Amid the commission caps, and amid the pandemic’s tailwind that has spurred a great digital shift toward food delivery through online channels – might eateries and aggregators be partnering to navigate a post-COVID future?

With data sharing, to boot.

To that end, as reported on Wednesday (Dec. 16), the National Restaurant Association offered up seven public policy tenets that – in collaboration with delivery aggregators – are being billed as a “framework” for the delivery industry.

As PYMNTS reported in this space earlier in the month, the aggregators have faced challenges from several states and cities that have instituted caps on the fees that can be charged to restaurants. That roster includes Washington State, New Jersey, Chicago and New York City. In most cases, those commissions charged by companies like Grubhub, Uber Eats and DoorDash have been reduced to 15 percent from a 30 percent threshold.

Among the public policy principles (officially, the Public Policy Principles for Third-Party Delivery) offered by the Association and the platforms that are germane to payments:

Restaurants “deserve transparency” on fees (including commissions, delivery fees and promotional fees) charged by third-party delivery companies; third-party delivery contracts “need contractual transparency and issues” surrounding fees, costs, terms, policies and marketing practices; and sales tax collection responsibility must be “clear in terms of which party is collecting and remitting the specific sales tax to the appropriate authority.”

In addition, according to the principles, “third-party delivery companies should offer restaurants access to anonymized information regarding orders from their restaurants that originate on third-party platforms.”

The principles debut at a time when, according to the Association, 70 percent of adults surveyed said they had ordered delivery from a restaurant. According to those queries, data also show that 40 percent of adults had used a third-party delivery company when they ordered.

And in further evidence of the continued popularity of online ordering – and what that anonymized data can do to help drive sales – PYMNTS research, in collaboration with Paytronix, found that many restaurants have embraced digital ordering and an increasing number of consumers are turning to digital apps. (A PYMNTS ranking of aggregator apps over the summer found that the aggregators had the top spots – with DoorDash, Uber Eats and Grubhub in the top three).

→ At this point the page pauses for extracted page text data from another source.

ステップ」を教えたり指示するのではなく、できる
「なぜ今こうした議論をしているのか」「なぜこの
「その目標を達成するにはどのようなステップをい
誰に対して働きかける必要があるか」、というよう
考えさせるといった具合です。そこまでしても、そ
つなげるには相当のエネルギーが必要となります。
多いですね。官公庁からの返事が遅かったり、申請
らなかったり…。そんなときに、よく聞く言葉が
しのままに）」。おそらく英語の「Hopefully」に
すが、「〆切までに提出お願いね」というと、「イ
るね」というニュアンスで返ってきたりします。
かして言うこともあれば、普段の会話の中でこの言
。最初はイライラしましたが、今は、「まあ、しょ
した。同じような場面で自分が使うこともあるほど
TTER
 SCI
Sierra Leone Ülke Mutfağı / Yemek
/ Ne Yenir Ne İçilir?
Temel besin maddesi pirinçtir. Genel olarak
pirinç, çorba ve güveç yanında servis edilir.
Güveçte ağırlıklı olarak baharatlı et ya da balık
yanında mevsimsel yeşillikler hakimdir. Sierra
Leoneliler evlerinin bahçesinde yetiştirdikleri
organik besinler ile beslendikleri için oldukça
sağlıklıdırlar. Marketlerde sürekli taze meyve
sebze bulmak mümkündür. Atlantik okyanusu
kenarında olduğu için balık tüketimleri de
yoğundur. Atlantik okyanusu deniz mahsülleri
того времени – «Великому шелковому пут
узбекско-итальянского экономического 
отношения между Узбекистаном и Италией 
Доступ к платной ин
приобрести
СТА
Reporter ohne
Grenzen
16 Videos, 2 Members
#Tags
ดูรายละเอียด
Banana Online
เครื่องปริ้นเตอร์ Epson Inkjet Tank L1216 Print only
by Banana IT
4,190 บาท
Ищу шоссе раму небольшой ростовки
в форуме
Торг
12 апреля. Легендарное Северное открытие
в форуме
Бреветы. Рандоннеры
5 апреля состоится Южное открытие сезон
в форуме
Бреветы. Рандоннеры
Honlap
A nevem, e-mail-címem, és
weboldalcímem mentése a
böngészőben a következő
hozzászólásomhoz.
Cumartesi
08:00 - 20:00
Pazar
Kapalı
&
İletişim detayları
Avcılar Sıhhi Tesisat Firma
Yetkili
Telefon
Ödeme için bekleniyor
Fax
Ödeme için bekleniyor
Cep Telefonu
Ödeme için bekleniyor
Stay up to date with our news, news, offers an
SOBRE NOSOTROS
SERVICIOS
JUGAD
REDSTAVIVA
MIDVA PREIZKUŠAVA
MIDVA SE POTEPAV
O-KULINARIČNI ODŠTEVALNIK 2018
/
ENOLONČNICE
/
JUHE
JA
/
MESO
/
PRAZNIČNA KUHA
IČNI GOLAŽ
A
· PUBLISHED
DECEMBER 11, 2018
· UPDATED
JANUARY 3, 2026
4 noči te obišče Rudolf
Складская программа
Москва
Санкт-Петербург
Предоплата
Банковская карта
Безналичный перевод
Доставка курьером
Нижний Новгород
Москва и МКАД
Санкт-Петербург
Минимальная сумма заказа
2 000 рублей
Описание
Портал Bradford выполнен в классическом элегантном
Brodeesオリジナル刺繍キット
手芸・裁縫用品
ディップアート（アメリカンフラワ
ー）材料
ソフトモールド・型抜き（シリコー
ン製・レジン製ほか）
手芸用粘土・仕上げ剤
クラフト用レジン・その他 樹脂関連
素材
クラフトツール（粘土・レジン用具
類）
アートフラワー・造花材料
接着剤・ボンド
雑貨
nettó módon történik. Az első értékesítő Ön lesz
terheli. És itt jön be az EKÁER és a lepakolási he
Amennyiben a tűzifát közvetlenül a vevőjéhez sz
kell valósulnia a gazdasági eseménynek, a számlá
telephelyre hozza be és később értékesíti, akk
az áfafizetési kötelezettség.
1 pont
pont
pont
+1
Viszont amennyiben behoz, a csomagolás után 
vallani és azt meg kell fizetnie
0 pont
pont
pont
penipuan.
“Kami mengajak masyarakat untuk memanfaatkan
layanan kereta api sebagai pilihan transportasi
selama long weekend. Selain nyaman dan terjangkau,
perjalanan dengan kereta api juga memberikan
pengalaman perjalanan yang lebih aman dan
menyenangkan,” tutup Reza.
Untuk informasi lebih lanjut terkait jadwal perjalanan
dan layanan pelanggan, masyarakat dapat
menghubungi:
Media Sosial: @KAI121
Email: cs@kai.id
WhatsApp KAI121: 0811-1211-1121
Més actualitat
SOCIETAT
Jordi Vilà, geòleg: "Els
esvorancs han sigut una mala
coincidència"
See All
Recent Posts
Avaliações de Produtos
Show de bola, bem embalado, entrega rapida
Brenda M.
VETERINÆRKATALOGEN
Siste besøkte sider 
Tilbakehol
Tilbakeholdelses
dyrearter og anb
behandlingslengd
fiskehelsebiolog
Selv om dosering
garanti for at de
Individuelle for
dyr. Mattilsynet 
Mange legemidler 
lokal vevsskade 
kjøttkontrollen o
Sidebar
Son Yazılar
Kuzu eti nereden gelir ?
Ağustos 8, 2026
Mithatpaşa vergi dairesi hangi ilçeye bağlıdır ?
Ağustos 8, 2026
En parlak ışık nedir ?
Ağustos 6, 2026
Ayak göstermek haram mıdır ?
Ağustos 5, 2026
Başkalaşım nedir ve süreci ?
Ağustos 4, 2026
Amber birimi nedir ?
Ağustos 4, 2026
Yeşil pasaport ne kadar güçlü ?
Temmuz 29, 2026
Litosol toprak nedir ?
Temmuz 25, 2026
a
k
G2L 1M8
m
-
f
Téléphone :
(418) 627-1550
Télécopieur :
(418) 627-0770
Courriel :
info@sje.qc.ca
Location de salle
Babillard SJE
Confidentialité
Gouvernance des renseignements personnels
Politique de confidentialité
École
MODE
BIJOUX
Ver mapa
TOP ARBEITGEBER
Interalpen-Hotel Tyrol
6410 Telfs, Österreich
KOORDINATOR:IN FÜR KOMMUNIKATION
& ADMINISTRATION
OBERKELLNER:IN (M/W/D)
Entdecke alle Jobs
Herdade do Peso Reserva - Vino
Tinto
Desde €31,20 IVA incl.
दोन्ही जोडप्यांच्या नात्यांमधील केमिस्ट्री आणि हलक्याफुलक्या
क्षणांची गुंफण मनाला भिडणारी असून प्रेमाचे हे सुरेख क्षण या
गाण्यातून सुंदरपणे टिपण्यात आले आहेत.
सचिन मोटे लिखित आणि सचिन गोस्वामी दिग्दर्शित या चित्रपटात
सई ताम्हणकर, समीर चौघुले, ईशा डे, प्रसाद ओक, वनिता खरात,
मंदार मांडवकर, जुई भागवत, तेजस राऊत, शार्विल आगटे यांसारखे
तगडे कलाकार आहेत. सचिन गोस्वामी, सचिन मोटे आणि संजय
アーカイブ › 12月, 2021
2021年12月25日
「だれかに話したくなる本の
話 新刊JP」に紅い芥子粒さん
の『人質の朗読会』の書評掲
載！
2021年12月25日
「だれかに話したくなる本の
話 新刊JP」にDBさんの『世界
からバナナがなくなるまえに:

To get a sense of what customers want from their digital experiences, we found that 86 million restaurant customers (43 percent) across the U.S. now use eateries’ loyalty and rewards programs. The Delivering on Restaurant Rewards report found that 38.6 percent of all restaurant customers have said they would be likely to spend more on food orders if they were offered rewards programs.

The study found that 76.7 percent of all restaurant customers would like to engage with rewards programs via app, while 63.1 percent would like to have rewards sent to their phones.

The ability to order food online and the ability to pay for it digitally came in a close second and third, cited by 38.5 percent and 37.6 percent of restaurant customers – which hints at the synergistic benefits that can be achieved through a closer relationship between aggregators and eateries.